O contrato de merchandising de marca surgiu e serve para contratualizar um fenómeno diferente daquele que é contratualizado no âmbito de um contrato de licença de marca. Assim, correspondendo e servindo os interesses de uma realidade contratual diferente, deve ser-lhe atribuída uma classificação, e principalmente, uma natureza, diferente.

O contrato de merchandising de marca não encontra a sua verdadeira natureza jurídica num contrato de licença de marca. Poder-se-á até, eventualmente, chegar à conclusão de que ambos encontram a sua natureza jurídica num outro contrato, e que, com esse, ambos encontram características basilares idênticas, mas não dizer que é no contrato de licença de marca, que o contrato de merchandising de marca encontra a sua natureza jurídica.

Concluímos este ponto, defendendo que não devemos tentar forçosamente enquadrar um circunstancialismo diferente (neste caso, um contrato de merchandising de marca), numa realidade que se defende ser idêntica (no caso, um contrato de licença de marca), mas que, afinal, se distingue nas características mais essenciais. Deveremos, sim, tentar procurar a verdadeira natureza jurídica desta nova realidade, baseando essa interpretação e decisão nessa mesma essencialidade, que os distingue, nos seus aspetos mais profundos e intrínsecos, e que julgamos interferir, de forma decisiva, na determinação da sua natureza jurídica.

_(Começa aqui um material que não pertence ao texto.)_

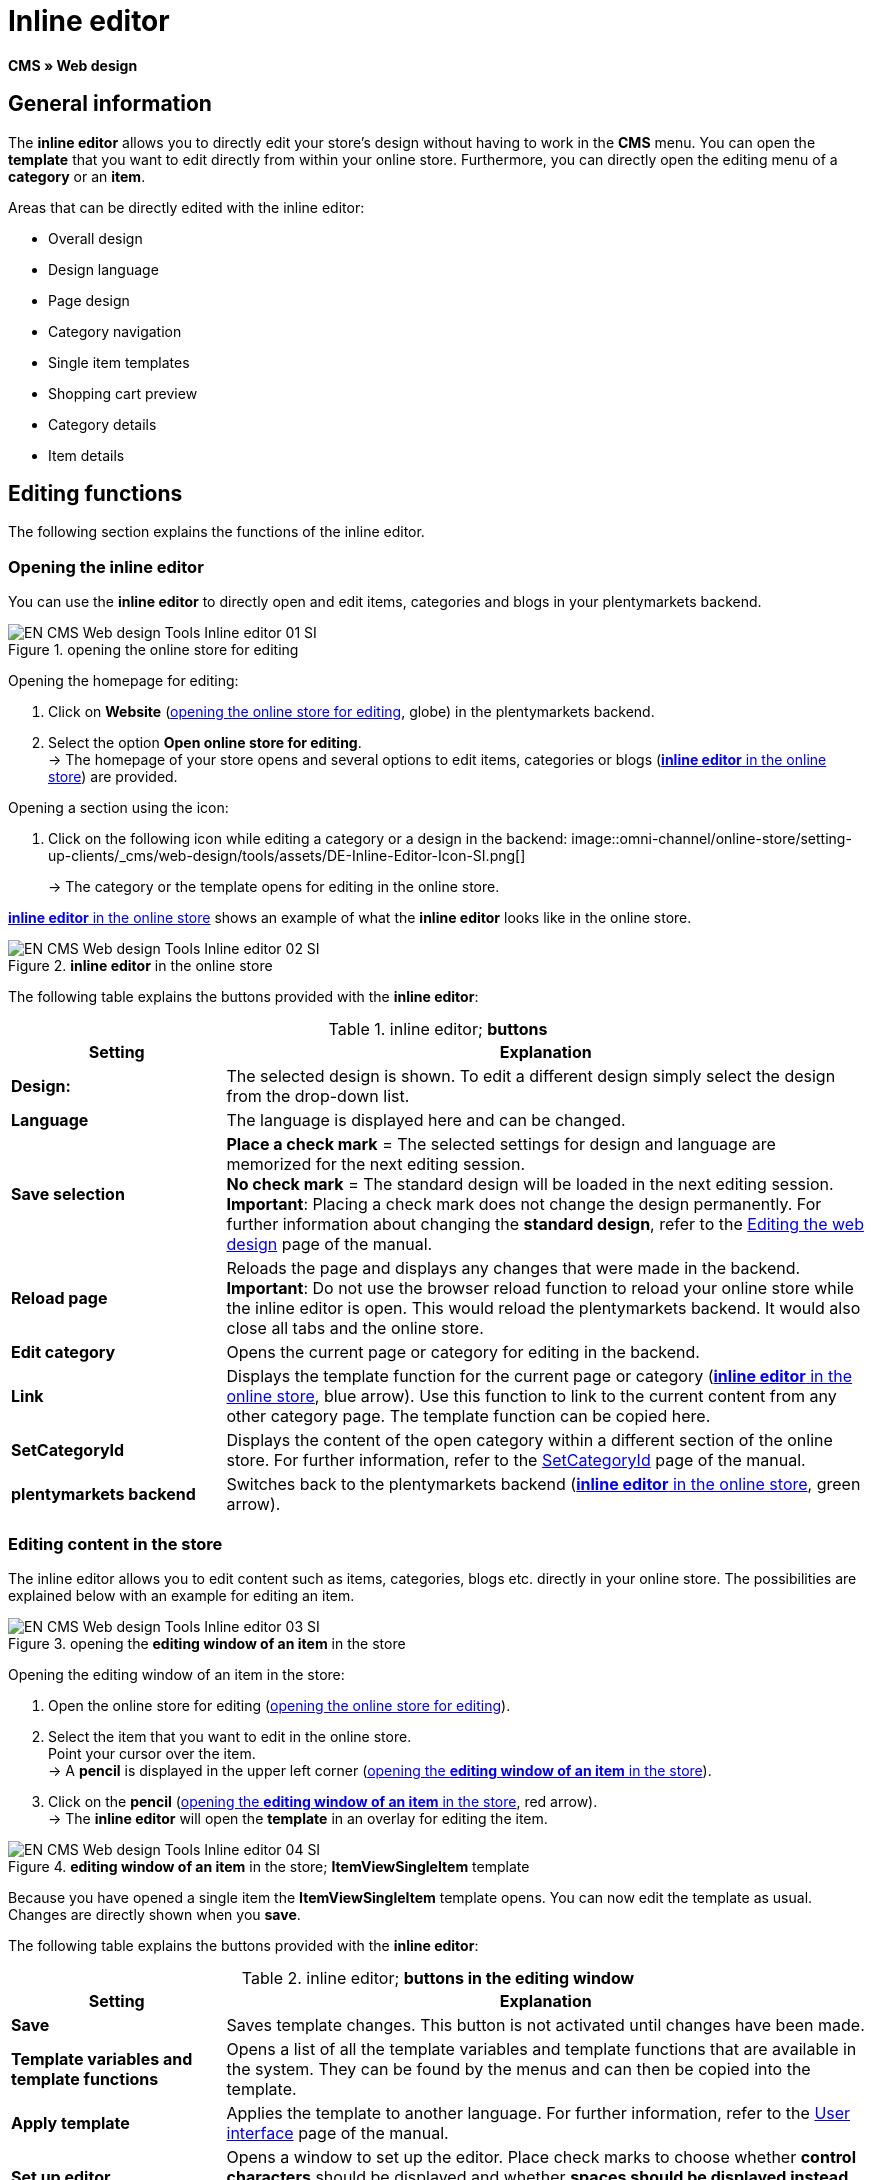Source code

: = Inline editor
:lang: en
// include::{includedir}/_header.adoc[]
:position: 30

*CMS » Web design*

==  General information

The *inline editor* allows you to directly edit your store's design without having to work in the *CMS* menu. You can open the *template* that you want to edit directly from within your online store. Furthermore, you can directly open the editing menu of a *category* or an *item*.

Areas that can be directly edited with the inline editor:

*  Overall design
*  Design language
*  Page design
*  Category navigation
*  Single item templates
*  Shopping cart preview
*  Category details
*  Item details

==  Editing functions

The following section explains the functions of the inline editor.

===  Opening the inline editor

You can use the *inline editor* to directly open and edit items, categories and blogs in your plentymarkets backend.

[[image-opening-online-store-editing]]
.opening the online store for editing
image::omni-channel/online-store/setting-up-clients/_cms/web-design/tools/assets/EN-CMS-Web-design-Tools-Inline-editor-01-SI.png[]

[.instruction]
Opening the homepage for editing:

.  Click on *Website* (<<image-opening-online-store-editing>>, globe) in the plentymarkets backend.
.  Select the option *Open online store for editing*. +
→ The homepage of your store opens and several options to edit items, categories or blogs (<<image-inline-editor-online-store>>) are provided.

[.instruction]
Opening a section using the icon:

.  Click on the following icon while editing a category or a design in the backend: image::omni-channel/online-store/setting-up-clients/_cms/web-design/tools/assets/DE-Inline-Editor-Icon-SI.png[]
+
→ The category or the template opens for editing in the online store.

<<image-inline-editor-online-store>> shows an example of what the *inline editor* looks like in the online store.

[[image-inline-editor-online-store]]
.*inline editor* in the online store
image::omni-channel/online-store/setting-up-clients/_cms/web-design/tools/assets/EN-CMS-Web-design-Tools-Inline-editor-02-SI.png[]

The following table explains the buttons provided with the *inline editor*:

.inline editor; *buttons*
[cols="1,3"]
|====
| Setting | Explanation

|*Design:*
| The selected design is shown. To edit a different design simply select the design from the drop-down list.

|*Language*
| The language is displayed here and can be changed.

|*Save selection*
|*Place a check mark* = The selected settings for design and language are memorized for the next editing session. +
*No check mark* = The standard design will be loaded in the next editing session. +
*Important*: Placing a check mark does not change the design permanently. For further information about changing the *standard design*, refer to the <<omni-channel/online-store/_cms/web-design/editing-the-web-design#4, Editing the web design>> page of the manual.

|*Reload page*
| Reloads the page and displays any changes that were made in the backend. +
*Important*: Do not use the browser reload function to reload your online store while the inline editor is open. This would reload the plentymarkets backend. It would also close all tabs and the online store.

|*Edit category*
| Opens the current page or category for editing in the backend.

|*Link*
| Displays the template function for the current page or category (<<image-inline-editor-online-store>>, blue arrow). Use this function to link to the current content from any other category page. The template function can be copied here.

|*SetCategoryId*
| Displays the content of the open category within a different section of the online store. For further information, refer to the <<omni-channel/online-store/cms-syntax#web-design-pagedesign-setcategoryid, SetCategoryId>> page of the manual.

|*plentymarkets backend*
| Switches back to the plentymarkets backend (<<image-inline-editor-online-store>>, green arrow).
|====


===  Editing content in the store

The inline editor allows you to edit content such as items, categories, blogs etc. directly in your online store. The possibilities are explained below with an example for editing an item.

[[image-opening-editing-window-online-store]]
.opening the *editing window of an item* in the store
image::omni-channel/online-store/setting-up-clients/_cms/web-design/tools/assets/EN-CMS-Web-design-Tools-Inline-editor-03-SI.png[]

[.instruction]
Opening the editing window of an item in the store:

.  Open the online store for editing (<<image-opening-online-store-editing>>).
.  Select the item that you want to edit in the online store. +
Point your cursor over the item. +
→ A *pencil* is displayed in the upper left corner (<<image-opening-editing-window-online-store>>).
.  Click on the *pencil* (<<image-opening-editing-window-online-store>>, red arrow). +
→ The *inline editor* will open the *template* in an overlay for editing the item.

.*editing window of an item* in the store; *ItemViewSingleItem* template
image::omni-channel/online-store/setting-up-clients/_cms/web-design/tools/assets/EN-CMS-Web-design-Tools-Inline-editor-04-SI.png[]

Because you have opened a single item the *ItemViewSingleItem* template opens. You can now edit the template as usual. Changes are directly shown when you *save*.

The following table explains the buttons provided with the *inline editor*:

.inline editor; *buttons in the editing window*
[cols="1,3"]
|====
| Setting | Explanation

|*Save*
| Saves template changes. This button is not activated until changes have been made.

|*Template variables and template functions*
| Opens a list of all the template variables and template functions that are available in the system. They can be found by the menus and can then be copied into the template.

|*Apply template*
| Applies the template to another language. For further information, refer to the <<omni-channel/online-store/_cms/web-design/user-interface#2-3, User interface>> page of the manual.

|*Set up editor*
| Opens a window to set up the editor. Place check marks to choose whether *control characters* should be displayed and whether *spaces should be displayed instead of tabs*.
|====

===  Opening the item editing window from the online store

If you do not want to edit the item or category directly in the online store, then you can also open the editing window in your plentymarkets system.

[[image-opening-back-end-editing]]
.opening the *back end editing window* from the online store
image::omni-channel/online-store/setting-up-clients/_cms/web-design/tools/assets/EN-CMS-Web-design-Tools-Inline-editor-05-SI.png[]

[.instruction]
Opening the backend editing window from the store:

.  Open the store and find the item that you want to edit.
.  Click on the button that shows the *name of the item* (<<image-opening-back-end-editing>>, blue arrow) or on the button that shows the *name of the category* (<<image-opening-back-end-editing>>, green arrow). +
→ The item or category will be opened in your plentymarkets system and can be edited.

Não se deverá nunca tentar mudar a essência de um instituto, fazendo assentar a sua natureza jurídica numa realidade contratual diversa, uma vez que, apesar de simples, as diferenças que os separam são suficientes para não fazer coincidir a natureza jurídica de um, nas características essenciais do outro.

Entendemos que, salvo melhor opinião, o contrato de licença de marca não se afigura como a única alternativa possível, ao preenchimento do tipo de referência do contrato de merchandising de marca, importando, por isso, continuar a análise que nos propusemos efetuar.